The local currency has been flat against the United States dollar at about 6.83 since the middle of last year. Economists called it a "re-peg to the US dollar" after China de-pegged the yuan from the greenback in July 2005.
However, with the global economy recovering since the second half of this year, expectations are growing that the yuan will appreciate as the currencies of other emerging economies have risen against the weaker US dollar, said Xie Dongming, an OCBC Bank economist.
Alaistair Chan, a Moody's Economy.com associate economist, said that as Chinese producers are forced to spend more for fuel and other imported commodities, a stronger yuan is in China's own interest.
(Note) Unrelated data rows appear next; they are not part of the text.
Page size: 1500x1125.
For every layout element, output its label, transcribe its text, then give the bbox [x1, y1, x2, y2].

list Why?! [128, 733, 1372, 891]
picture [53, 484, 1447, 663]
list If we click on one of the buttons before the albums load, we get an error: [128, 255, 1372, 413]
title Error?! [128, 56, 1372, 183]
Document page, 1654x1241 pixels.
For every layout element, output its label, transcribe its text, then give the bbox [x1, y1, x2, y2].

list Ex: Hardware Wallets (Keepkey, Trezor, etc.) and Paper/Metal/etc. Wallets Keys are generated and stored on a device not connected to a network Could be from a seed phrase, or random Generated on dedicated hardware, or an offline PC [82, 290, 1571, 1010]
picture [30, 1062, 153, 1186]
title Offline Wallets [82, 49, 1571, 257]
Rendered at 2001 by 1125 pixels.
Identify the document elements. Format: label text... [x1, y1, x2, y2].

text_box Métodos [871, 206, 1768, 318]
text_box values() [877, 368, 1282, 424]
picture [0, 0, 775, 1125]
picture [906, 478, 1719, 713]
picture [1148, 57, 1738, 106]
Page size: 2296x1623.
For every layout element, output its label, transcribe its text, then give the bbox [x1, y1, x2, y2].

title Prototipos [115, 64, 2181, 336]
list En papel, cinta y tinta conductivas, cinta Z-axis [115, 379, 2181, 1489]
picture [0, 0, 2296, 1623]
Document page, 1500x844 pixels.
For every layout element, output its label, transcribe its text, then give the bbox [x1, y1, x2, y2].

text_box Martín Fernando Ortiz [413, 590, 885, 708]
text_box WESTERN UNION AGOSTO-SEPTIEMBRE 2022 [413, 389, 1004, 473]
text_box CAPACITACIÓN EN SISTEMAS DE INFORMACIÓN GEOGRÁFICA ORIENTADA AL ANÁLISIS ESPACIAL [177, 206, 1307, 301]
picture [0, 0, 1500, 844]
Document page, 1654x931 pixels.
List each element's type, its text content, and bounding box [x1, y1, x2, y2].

"Encouraging US exports and stimulating Chinese consumption through a stronger yuan and weaker US dollar seems a necessary, though not sufficient, precondition to reducing global imbalances," he said.
China is trying to shift its economic growth momentum from a reliance on exports to domestic consumption.
China's loose monetary policy and its record high credit are expected to fuel inflationary pressure at some point although it is not an immediate issue, economists said.
When inflation turns positive, the government may find domestic producers supporting a rise in the yuan to lower import costs.
Chan said he expects the yuan to appreciate gradually once the central government is assured of a recovery in exports and on clear signs that global financial turmoil is over.
The government likely needs to see exports grow in year-on-year terms before it allows any further upward movement in the yuan to placate domestic exporters, economists said.
Citi economist Shen Minggao said he expects the yuan to resume appreciating against the US dollar early next year. He forecast the yuan will rise 4 percent versus the US dollar next year.
"Expectations for appreciation may accelerate, but policymakers are in no hurry given weak external demand and overcapacity," Shen said.